* **Da fare**
- 1) Indica la rivista che, secondo l'estratto sull'età dei padri, ha pubblicato e diffuso lo studio del Centro epidemiologico danese.
- 2) Elenca tutti i fattori che, secondo l'estratto sull'età dei padri, giocano un ruolo fondamentale oltre all'età avanzata.

* **Estratto del documento**
• • • • •

Papà over 45? Figli più vulnerabili a epilessia e autismo
Si è soliti pensare all’età della madre come a un fattore determinante per la salute del nascituro. È infatti provato che, più la madre è avanti con l’età, maggiori sono i rischi di concepire un bimbo affetto da problemi genetici come per esempio la sindrome di Down. Ora però, uno studio condotto dal Centro epidemiologico danese pubblicato e diffuso dalla rivista European Journal of Epidemiology, dice che anche i padri di una certa età rischiano di avere, con maggiori probabilità, figli con dei problemi. In particolare, secondo Jin Lian Zhu, a capo delle ricerche, i figli di papà over 45 hanno una probabilità del 50 percento in più di morire prima dell’età adulta dei nati da padri più giovani. Stando alle ricerche compiute i figli di padri vecchi soffrono più facilmente di difetti congeniti e sono più vulnerabili a patologie come autismo, schizofrenia e epilessia. Secondo gli scienziati la qualità genetica dello sperma degli uomini peggiora con l’età, così come la qualità delle cellule uovo. Studiosi della University of Washington a Seattle hanno recentemente esaminato 66 uomini dai 20 ai 57 anni ed hanno osservato che, al crescere dell’età la percentuale di sperma con Dna altamente danneggiato diventava sempre più alta. In particolare si è visto che, da un punto di vista fisiologico, nelle persone più anziane, con maggiori difficoltà lo sperma va incontro ad apoptosi, un processo naturale di morte cellulare programmata, che serve a eliminare le cellule inutili. In ogni caso è quasi certo che non solo l’età avanzata predispone a nascituri con problemi di salute. Sicuramente giocano un ruolo fondamentale anche l’ambiente, il fumo, i prodotti chimici con cui si viene a contatto. La ricerca indica che i casi come quello di Charlie Chaplin - diventato per l’undicesima volta padre a 73 anni - sono rari, ma non per questo da prendere come esempio.

• • • • •

* **Elenco dei record**
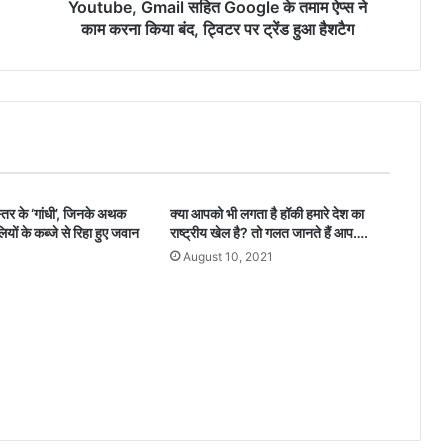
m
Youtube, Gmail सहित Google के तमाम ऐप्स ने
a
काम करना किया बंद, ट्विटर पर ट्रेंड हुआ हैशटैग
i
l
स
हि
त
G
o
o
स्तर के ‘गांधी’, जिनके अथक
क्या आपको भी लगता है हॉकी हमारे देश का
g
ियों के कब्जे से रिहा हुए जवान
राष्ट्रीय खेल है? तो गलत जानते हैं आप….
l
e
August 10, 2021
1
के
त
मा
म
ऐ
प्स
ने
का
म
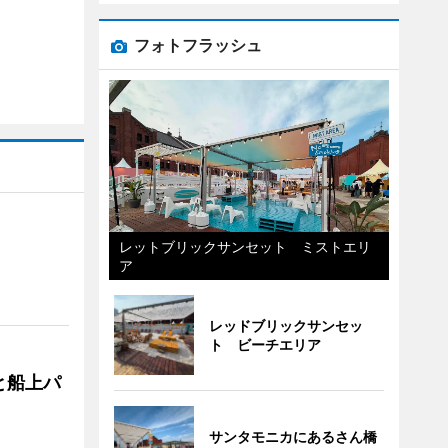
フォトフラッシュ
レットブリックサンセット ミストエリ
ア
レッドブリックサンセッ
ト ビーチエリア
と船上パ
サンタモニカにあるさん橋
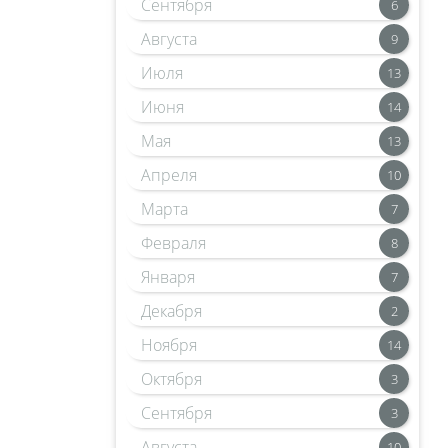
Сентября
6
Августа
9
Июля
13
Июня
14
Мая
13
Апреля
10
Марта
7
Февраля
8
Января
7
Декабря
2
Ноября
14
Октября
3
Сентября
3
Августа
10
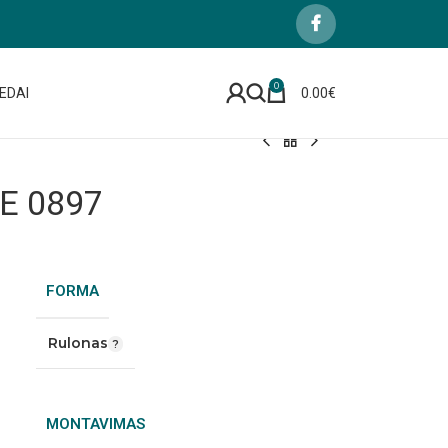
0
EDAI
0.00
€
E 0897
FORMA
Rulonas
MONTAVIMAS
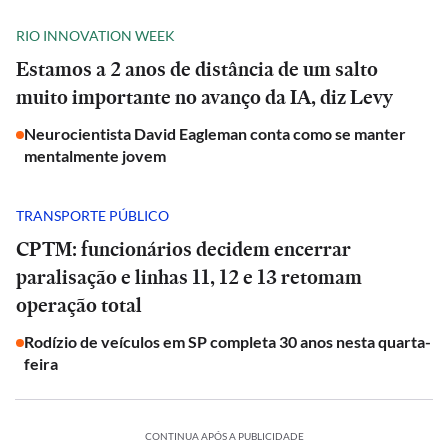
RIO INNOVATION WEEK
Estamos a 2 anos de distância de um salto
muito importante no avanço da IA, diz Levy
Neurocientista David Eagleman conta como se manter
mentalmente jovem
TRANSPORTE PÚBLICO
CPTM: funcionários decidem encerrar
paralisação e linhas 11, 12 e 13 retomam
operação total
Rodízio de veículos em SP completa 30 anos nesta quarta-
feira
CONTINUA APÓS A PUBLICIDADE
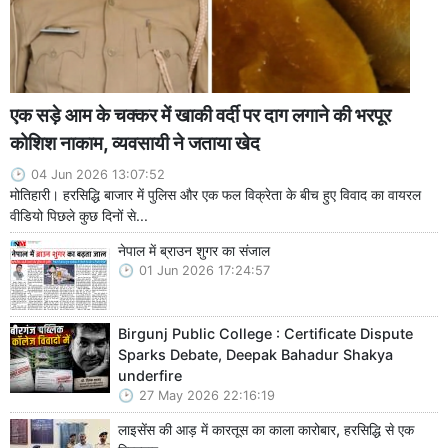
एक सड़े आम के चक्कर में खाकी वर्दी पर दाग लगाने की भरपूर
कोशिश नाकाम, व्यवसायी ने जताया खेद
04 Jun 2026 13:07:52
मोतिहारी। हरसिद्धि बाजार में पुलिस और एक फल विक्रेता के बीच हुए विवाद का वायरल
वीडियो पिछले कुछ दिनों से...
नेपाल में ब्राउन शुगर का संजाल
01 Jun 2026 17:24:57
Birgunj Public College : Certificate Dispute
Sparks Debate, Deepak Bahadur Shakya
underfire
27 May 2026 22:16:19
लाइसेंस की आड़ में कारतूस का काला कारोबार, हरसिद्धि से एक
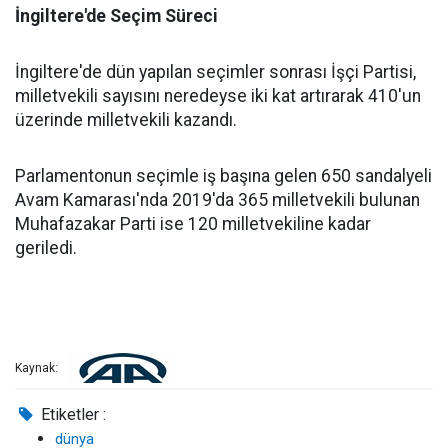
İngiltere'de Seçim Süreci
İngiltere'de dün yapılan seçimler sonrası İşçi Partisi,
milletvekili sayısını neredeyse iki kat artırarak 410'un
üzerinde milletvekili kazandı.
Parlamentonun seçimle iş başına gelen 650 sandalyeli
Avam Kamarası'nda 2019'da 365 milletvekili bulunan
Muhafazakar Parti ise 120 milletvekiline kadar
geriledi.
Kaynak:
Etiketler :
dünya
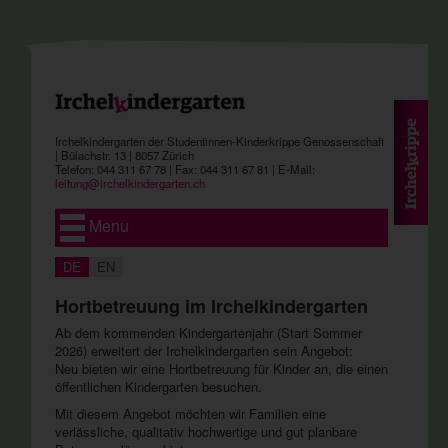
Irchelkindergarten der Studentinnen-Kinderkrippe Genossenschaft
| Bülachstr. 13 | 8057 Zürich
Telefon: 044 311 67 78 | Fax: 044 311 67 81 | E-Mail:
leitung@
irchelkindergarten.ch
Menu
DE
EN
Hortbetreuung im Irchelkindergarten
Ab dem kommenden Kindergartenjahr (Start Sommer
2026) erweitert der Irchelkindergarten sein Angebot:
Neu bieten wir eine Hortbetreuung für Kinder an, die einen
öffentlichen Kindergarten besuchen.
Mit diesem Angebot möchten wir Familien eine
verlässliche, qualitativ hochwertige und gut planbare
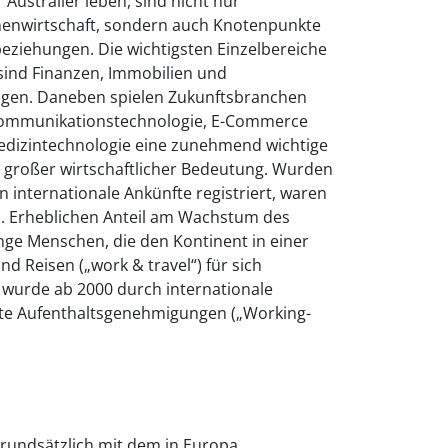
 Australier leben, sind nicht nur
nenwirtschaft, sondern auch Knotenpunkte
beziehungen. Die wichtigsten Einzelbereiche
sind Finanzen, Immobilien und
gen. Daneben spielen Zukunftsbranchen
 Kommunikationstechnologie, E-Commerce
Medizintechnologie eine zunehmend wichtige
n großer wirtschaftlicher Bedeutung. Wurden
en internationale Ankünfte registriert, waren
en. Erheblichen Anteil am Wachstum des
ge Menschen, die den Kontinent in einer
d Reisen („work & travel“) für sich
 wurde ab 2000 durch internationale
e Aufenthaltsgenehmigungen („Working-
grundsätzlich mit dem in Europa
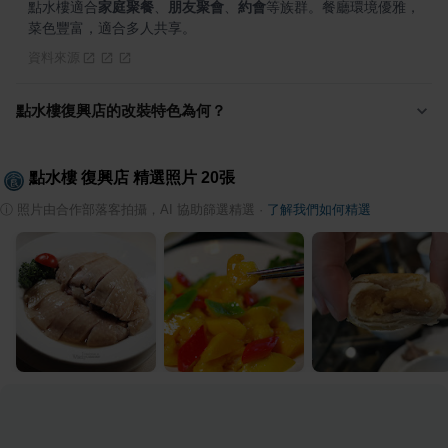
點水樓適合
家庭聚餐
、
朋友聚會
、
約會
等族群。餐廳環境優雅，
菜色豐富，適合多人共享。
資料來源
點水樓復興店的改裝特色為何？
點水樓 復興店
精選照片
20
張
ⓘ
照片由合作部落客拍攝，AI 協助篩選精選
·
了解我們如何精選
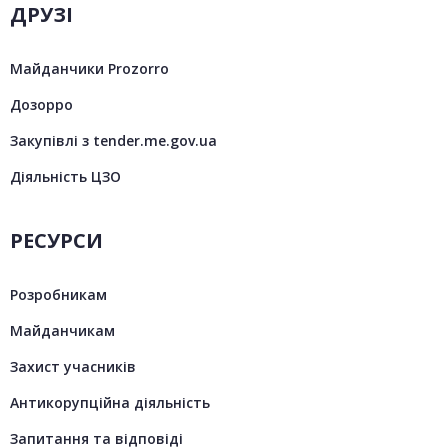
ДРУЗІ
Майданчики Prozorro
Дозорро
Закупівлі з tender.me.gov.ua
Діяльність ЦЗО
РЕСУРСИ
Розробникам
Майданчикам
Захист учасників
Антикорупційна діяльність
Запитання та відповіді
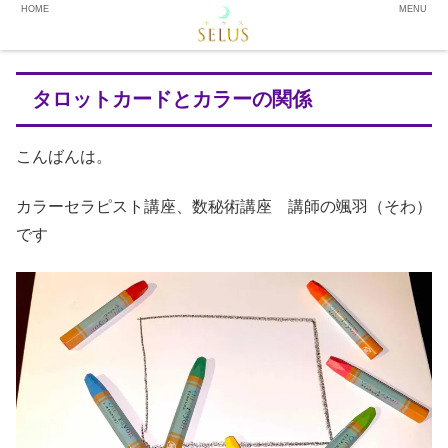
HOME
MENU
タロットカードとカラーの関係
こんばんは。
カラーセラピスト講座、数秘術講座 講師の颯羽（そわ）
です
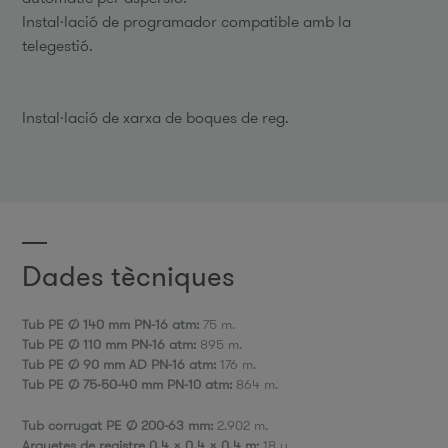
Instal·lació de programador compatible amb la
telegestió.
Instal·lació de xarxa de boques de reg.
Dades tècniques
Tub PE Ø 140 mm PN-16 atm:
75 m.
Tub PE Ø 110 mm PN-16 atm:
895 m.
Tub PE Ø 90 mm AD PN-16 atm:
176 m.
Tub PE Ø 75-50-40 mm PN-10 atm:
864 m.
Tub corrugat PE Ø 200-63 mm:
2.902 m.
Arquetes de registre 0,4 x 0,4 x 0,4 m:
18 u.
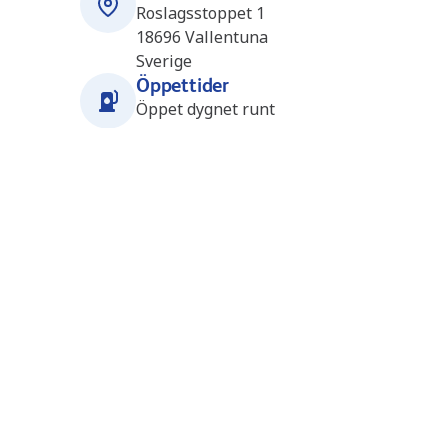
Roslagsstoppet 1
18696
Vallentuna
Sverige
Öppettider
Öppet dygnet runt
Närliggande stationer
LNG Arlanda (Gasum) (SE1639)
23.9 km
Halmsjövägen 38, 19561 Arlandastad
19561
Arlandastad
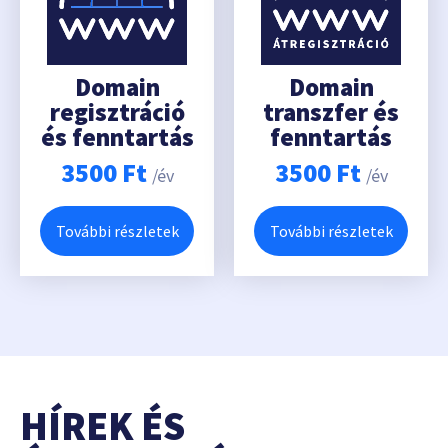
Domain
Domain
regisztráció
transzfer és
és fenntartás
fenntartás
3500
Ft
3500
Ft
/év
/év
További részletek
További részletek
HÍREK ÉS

• • • • •

* **Le tue risposte**
- 1) European Journal of Epidemiology.

- 2) L'ambiente, il fumo e i prodotti chimici con cui si viene a contatto.